_Brief_
All of the data needs to come back exactly as written.
START Records for the task
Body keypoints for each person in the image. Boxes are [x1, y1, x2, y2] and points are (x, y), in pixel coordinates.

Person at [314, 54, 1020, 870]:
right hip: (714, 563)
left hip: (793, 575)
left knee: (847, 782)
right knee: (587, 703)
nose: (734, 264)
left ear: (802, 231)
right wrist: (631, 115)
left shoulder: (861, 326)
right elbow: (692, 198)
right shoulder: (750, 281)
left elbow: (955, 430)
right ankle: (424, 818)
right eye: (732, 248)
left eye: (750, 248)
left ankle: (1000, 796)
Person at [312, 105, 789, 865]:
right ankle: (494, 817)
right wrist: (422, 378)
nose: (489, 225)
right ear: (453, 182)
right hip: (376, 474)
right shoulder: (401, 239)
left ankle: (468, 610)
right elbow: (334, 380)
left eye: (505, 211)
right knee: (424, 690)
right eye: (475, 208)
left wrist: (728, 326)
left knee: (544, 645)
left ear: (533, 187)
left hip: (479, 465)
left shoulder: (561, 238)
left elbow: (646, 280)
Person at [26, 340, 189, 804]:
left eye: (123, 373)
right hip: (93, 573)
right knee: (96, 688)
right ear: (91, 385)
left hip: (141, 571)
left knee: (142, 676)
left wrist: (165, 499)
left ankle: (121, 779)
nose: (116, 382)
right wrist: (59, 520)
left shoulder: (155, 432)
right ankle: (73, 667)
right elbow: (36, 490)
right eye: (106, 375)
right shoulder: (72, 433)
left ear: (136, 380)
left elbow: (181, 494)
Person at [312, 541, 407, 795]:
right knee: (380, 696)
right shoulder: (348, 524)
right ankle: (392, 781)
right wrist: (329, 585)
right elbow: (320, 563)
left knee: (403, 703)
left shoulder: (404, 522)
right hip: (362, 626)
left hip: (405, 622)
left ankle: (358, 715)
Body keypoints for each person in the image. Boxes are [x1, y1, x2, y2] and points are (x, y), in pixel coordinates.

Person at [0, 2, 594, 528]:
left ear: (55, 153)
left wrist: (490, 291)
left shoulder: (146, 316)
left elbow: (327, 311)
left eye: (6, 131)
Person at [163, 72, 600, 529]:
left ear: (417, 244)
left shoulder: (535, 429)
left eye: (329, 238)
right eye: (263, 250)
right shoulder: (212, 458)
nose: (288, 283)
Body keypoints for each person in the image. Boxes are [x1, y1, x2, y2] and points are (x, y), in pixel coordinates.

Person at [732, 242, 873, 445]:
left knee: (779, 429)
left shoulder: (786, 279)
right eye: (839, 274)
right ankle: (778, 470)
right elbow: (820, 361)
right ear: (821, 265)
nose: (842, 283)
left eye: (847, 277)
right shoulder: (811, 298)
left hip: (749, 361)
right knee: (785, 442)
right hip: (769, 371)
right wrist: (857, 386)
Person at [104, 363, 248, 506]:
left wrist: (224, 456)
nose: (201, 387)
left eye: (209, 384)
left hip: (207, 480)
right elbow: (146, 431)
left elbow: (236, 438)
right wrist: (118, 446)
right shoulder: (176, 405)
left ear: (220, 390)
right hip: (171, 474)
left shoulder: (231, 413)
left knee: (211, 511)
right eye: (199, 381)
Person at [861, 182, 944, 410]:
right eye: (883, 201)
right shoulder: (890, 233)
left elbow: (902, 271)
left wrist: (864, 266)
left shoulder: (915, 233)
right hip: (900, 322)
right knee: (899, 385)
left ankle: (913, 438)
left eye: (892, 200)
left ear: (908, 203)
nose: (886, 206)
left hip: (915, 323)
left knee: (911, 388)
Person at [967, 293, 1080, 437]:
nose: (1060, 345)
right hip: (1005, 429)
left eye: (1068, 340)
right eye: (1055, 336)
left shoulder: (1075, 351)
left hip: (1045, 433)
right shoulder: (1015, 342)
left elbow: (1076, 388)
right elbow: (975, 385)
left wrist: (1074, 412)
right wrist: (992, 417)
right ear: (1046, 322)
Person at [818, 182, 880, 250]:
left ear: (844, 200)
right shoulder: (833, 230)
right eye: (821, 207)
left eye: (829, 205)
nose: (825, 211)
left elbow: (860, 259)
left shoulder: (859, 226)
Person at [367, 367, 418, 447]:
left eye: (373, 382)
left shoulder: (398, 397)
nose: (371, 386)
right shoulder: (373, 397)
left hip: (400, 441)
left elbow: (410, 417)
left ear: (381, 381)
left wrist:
END Records for the task
_Exercise solution_
Body keypoints for each person in the image. Boxes are [x1, y1, x2, y2] and points are (x, y), in pixel coordinates.

Person at [314, 54, 1020, 870]:
right hip: (714, 563)
left hip: (793, 575)
left knee: (847, 782)
right knee: (587, 703)
nose: (734, 264)
left ear: (802, 231)
right wrist: (631, 115)
left shoulder: (861, 326)
right elbow: (692, 198)
right shoulder: (750, 281)
left elbow: (955, 430)
right ankle: (424, 818)
right eye: (732, 248)
left eye: (750, 248)
left ankle: (1000, 796)
Person at [312, 105, 789, 865]:
right ankle: (494, 817)
right wrist: (422, 378)
nose: (489, 225)
right ear: (453, 182)
right hip: (376, 474)
right shoulder: (401, 239)
left ankle: (468, 610)
right elbow: (334, 380)
left eye: (505, 211)
right knee: (424, 690)
right eye: (475, 208)
left wrist: (728, 326)
left knee: (544, 645)
left ear: (533, 187)
left hip: (479, 465)
left shoulder: (561, 238)
left elbow: (646, 280)
Person at [26, 340, 189, 804]:
left eye: (123, 373)
right hip: (93, 573)
right knee: (96, 688)
right ear: (91, 385)
left hip: (141, 571)
left knee: (142, 676)
left wrist: (165, 499)
left ankle: (121, 779)
nose: (116, 382)
right wrist: (59, 520)
left shoulder: (155, 432)
right ankle: (73, 667)
right elbow: (36, 490)
right eye: (106, 375)
right shoulder: (72, 433)
left ear: (136, 380)
left elbow: (181, 494)
Person at [312, 541, 407, 795]:
right knee: (380, 696)
right shoulder: (348, 524)
right ankle: (392, 781)
right wrist: (329, 585)
right elbow: (320, 563)
left knee: (403, 703)
left shoulder: (404, 522)
right hip: (362, 626)
left hip: (405, 622)
left ankle: (358, 715)
Body keypoints for each person in the image. Boxes are [x1, y1, x2, y2] and points are (x, y), in pixel coordinates.

Person at [0, 2, 594, 528]:
left ear: (55, 153)
left wrist: (490, 291)
left shoulder: (146, 316)
left elbow: (327, 311)
left eye: (6, 131)
Person at [163, 72, 600, 529]:
left ear: (417, 244)
left shoulder: (535, 429)
left eye: (329, 238)
right eye: (263, 250)
right shoulder: (212, 458)
nose: (288, 283)
Body keypoints for each person in the image. Boxes are [x1, y1, x2, y2] and points are (x, y), in pixel coordinates.

Person at [732, 242, 873, 445]:
left knee: (779, 429)
left shoulder: (786, 279)
right eye: (839, 274)
right ankle: (778, 470)
right elbow: (820, 361)
right ear: (821, 265)
nose: (842, 283)
left eye: (847, 277)
right shoulder: (811, 298)
left hip: (749, 361)
right knee: (785, 442)
right hip: (769, 371)
right wrist: (857, 386)
Person at [104, 363, 248, 506]:
left wrist: (224, 456)
nose: (201, 387)
left eye: (209, 384)
left hip: (207, 480)
right elbow: (146, 431)
left elbow: (236, 438)
right wrist: (118, 446)
right shoulder: (176, 405)
left ear: (220, 390)
right hip: (171, 474)
left shoulder: (231, 413)
left knee: (211, 511)
right eye: (199, 381)
Person at [861, 182, 944, 410]:
right eye: (883, 201)
right shoulder: (890, 233)
left elbow: (902, 271)
left wrist: (864, 266)
left shoulder: (915, 233)
right hip: (900, 322)
right knee: (899, 385)
left ankle: (913, 438)
left eye: (892, 200)
left ear: (908, 203)
nose: (886, 206)
left hip: (915, 323)
left knee: (911, 388)
Person at [967, 293, 1080, 437]:
nose: (1060, 345)
right hip: (1005, 429)
left eye: (1068, 340)
right eye: (1055, 336)
left shoulder: (1075, 351)
left hip: (1045, 433)
right shoulder: (1015, 342)
left elbow: (1076, 388)
right elbow: (975, 385)
left wrist: (1074, 412)
right wrist: (992, 417)
right ear: (1046, 322)
Person at [818, 182, 880, 250]:
left ear: (844, 200)
right shoulder: (833, 230)
right eye: (821, 207)
left eye: (829, 205)
nose: (825, 211)
left elbow: (860, 259)
left shoulder: (859, 226)
Person at [367, 367, 418, 447]:
left eye: (373, 382)
left shoulder: (398, 397)
nose: (371, 386)
right shoulder: (373, 397)
left hip: (400, 441)
left elbow: (410, 417)
left ear: (381, 381)
left wrist:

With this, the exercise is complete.